Surtout, ces types d’OSC n’ont en général pas de vision et de mission adéquates. Or, le fait de fournir des services sans avoir pour objectif d’amener à une modification des politiques publiques ne permet pas d’agir sur les causes profondes du problème, car cela n’en traite que les effets. Ces limites ont des répercussions sur la crédibilité et la redevabilité de ces organisations.

Les trois observations présentées plus haut nourrissent la perception selon laquelle les OSC ne sont pas légitimes, au regard de l’un des principes fondamentaux de la redevabilité, à savoir la « participation ». Cela peut cependant conduire les OSC à réagir pour modifier cette perception. Pour faire face à cette réalité, les OSC doivent utiliser davantage et perfectionner les outils permettant de consulter plus largement les publics auxquels elles s’adressent tout en s’efforçant d’avoir une position indépendante et convaincante. Cela leur donne des capacités d’action et leur permet d’asseoir et de renforcer leur crédibilité.

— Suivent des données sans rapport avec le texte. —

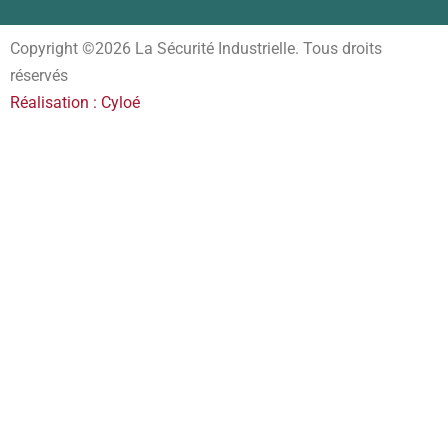
Copyright ©2026 La Sécurité Industrielle. Tous droits
réservés
Réalisation : Cyloé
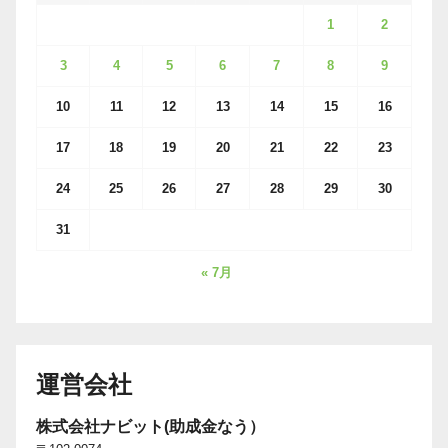
1
2
3
4
5
6
7
8
9
10
11
12
13
14
15
16
17
18
19
20
21
22
23
24
25
26
27
28
29
30
31
« 7月
運営会社
株式会社ナビット(助成金なう）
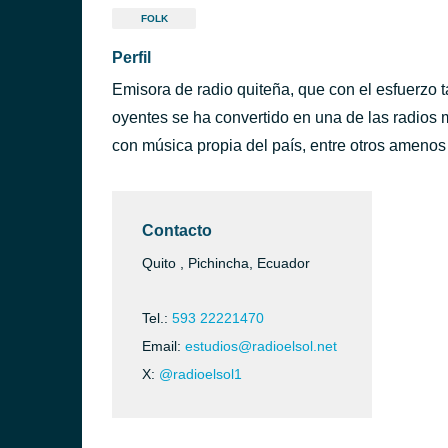
FOLK
Perfil
Emisora de radio quiteña, que con el esfuerzo
oyentes se ha convertido en una de las radios
con música propia del país, entre otros amenos
Contacto
Quito , Pichincha, Ecuador
Tel.:
593 22221470
Email:
estudios@radioelsol.net
X:
@radioelsol1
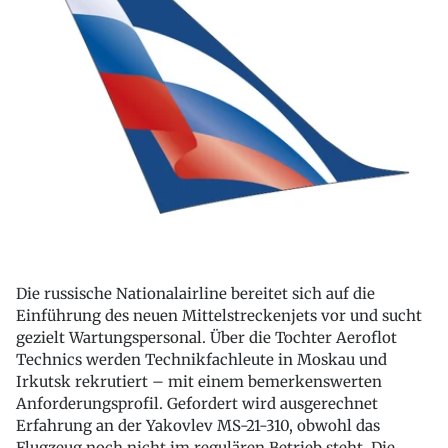
Die russische Nationalairline
bereitet sich auf die
Einführung des neuen Mittelstreckenjets vor und sucht
gezielt Wartungspersonal. Über die Tochter Aeroflot
Technics werden Technikfachleute in Moskau und
Irkutsk rekrutiert – mit einem bemerkenswerten
Anforderungsprofil. Gefordert wird ausgerechnet
Erfahrung an der Yakovlev MS-21-310, obwohl das
Flugzeug noch nicht im regulären Betrieb steht. Die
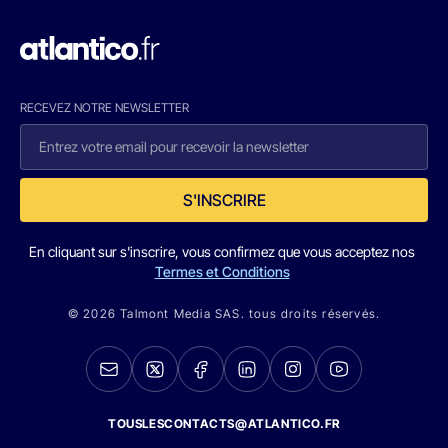
RECEVEZ NOTRE NEWSLETTER
S'INSCRIRE
En cliquant sur s'inscrire, vous confirmez que vous acceptez nos
Termes et Conditions
© 2026 Talmont Media SAS. tous droits réservés.
TOUSLESCONTACTS@ATLANTICO.FR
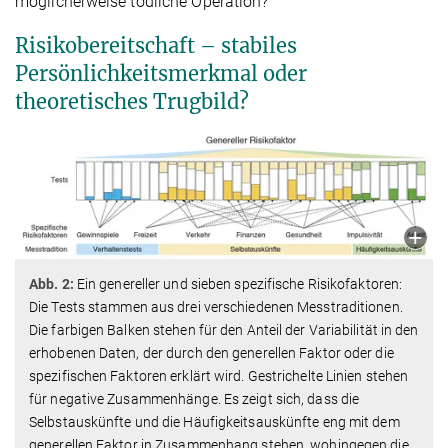
möglicherweise tödliche Operation?
Risikobereitschaft – stabiles
Persönlichkeitsmerkmal oder
theoretisches Trugbild?
Abb. 2:
Ein genereller und sieben spezifische Risikofaktoren:
Die Tests stammen aus drei verschiedenen Messtraditionen.
Die farbigen Balken stehen für den Anteil der Variabilität in den
erhobenen Daten, der durch den generellen Faktor oder die
spezifischen Faktoren erklärt wird. Gestrichelte Linien stehen
für negative Zusammenhänge. Es zeigt sich, dass die
Selbstauskünfte und die Häufigkeitsauskünfte eng mit dem
generellen Faktor in Zusammenhang stehen, wohingegen die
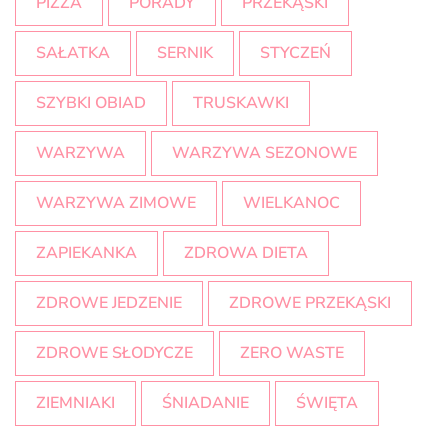
PIZZA
PORADY
PRZEKĄSKI
SAŁATKA
SERNIK
STYCZEŃ
SZYBKI OBIAD
TRUSKAWKI
WARZYWA
WARZYWA SEZONOWE
WARZYWA ZIMOWE
WIELKANOC
ZAPIEKANKA
ZDROWA DIETA
ZDROWE JEDZENIE
ZDROWE PRZEKĄSKI
ZDROWE SŁODYCZE
ZERO WASTE
ZIEMNIAKI
ŚNIADANIE
ŚWIĘTA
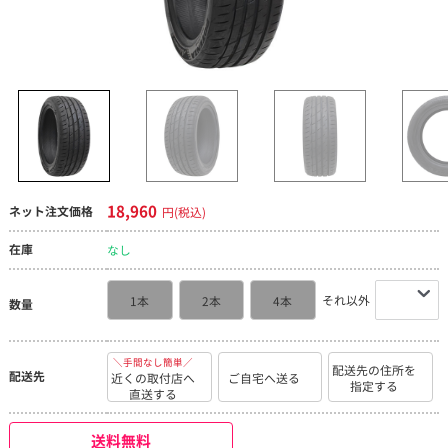
18,960
ネット注文価格
円(税込)
在庫
なし
それ以外
1本
2本
4本
数量
＼手間なし簡単／
配送先の住所を
配送先
近くの取付店へ
ご自宅へ送る
指定する
直送する
送料無料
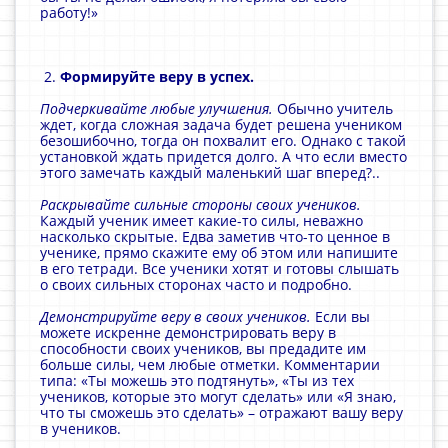
работу!»
2.
Формируйте веру в успех.
Подчеркивайте любые улучшения.
Обычно учитель
ждет, когда сложная задача будет решена учеником
безошибочно, тогда он похвалит его. Однако c такой
установкой ждать придется долго. А что если вместо
этого замечать каждый маленький шаг вперед?..
Раскрывайте сильные стороны своих учеников.
Каждый ученик имеет какие-то силы, неважно
насколько скрытые. Едва заметив что-то ценное в
ученике, прямо скажите ему об этом или напишите
в его тетради. Все ученики хотят и готовы слышать
о своих сильных сторонах часто и подробно.
Демонстрируйте веру в своих учеников.
Если вы
можете искренне демонстрировать веру в
способности своих учеников, вы предадите им
больше силы, чем любые отметки. Комментарии
типа: «Ты можешь это подтянуть», «Ты из тех
учеников, которые это могут сделать» или «Я знаю,
что ты сможешь это сделать» – отражают вашу веру
в учеников.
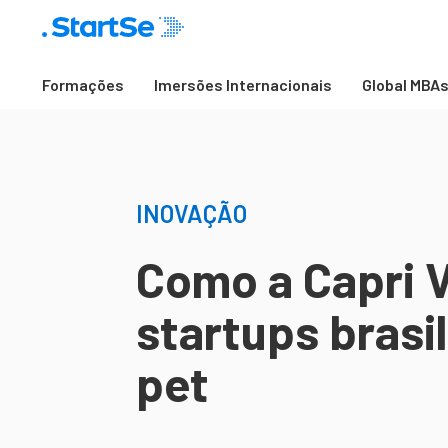
Formações
Imersões Internacionais
Global MBA
INOVAÇÃO
Como a Capri V
startups brasi
pet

Par conséquent, la bonne gouvernance, la transparence, le fait de procéder à des auto-évaluations régulières et à des consultations continues sont des principes très importants à respecter pour renforcer la redevabilité des OSC ainsi que leur légitimité et leur crédibilité.

En outre, la plupart des régimes de la région exercent un contrôle extrêmement étroit sur la société. Lorsque les autorités accordent un espace d’action à un nombre très limité d’organisations – qui doivent non seulement être bien connues du régime mais sont limitées à un certain quota – celles-ci ne peuvent mener des activités que de manière restreinte et contrôlée. Cela signifie que les gouvernements peuvent utiliser de nouveaux outils susceptibles de limiter la liberté d’action et l’indépendance des OSC afin d’entraver l’action de ces OSC, ce qui place ces dernières et d’autres membres de la société civile dans une position de vulnérabilité.

Par conséquent, l’adoption de codes de déontologie ou de codes de bonne conduite peut être utilisée comme un outil pour exercer une plus forte pression sur les OSC ou restreindre encore davantage leurs actions. Cela ne devrait pas nous conduire à rejeter ces outils importants, mais à souligner que lorsqu’ils sont mis en place, ils ne devraient pas être utilisés par les gouvernements pour limiter davantage la capacité des OSC de mener leurs activités librement.

Les OSC manquent manifestement de crédibilité, ce qui met en lumière le fait qu’il est nécessaire qu’elles fassent preuve d’une plus grande redevabilité et de davantage de transparence. Elles doivent réduire les risques et se protéger davantage en suivant les bonnes pratiques.

Par ailleurs, les bailleurs de fonds doivent respecter l’indépendance des OSC nationales ; ils doivent donc promouvoir des relations fondées sur les principes fondamentaux du partenariat et de l’égalité des opportunités. Ils doivent procéder à des contrôles pour vérifier comment leurs fonds sont dépensés et utilisés. Cela ne devrait cependant pas leur donner le droit de s’immiscer dans la définition des objectifs et des stratégies des OSC.

Certains exemples spécifiques révèlent cependant la tendance qu’ont les bailleurs de fonds à s’immiscer dans ce domaine. Les OSC doivent donc revoir en permanence leurs principes, visions et missions de manière à veiller à ne pas subir l’influence négative des bailleurs et être ainsi en mesure de mieux répondre aux besoins des populations locales.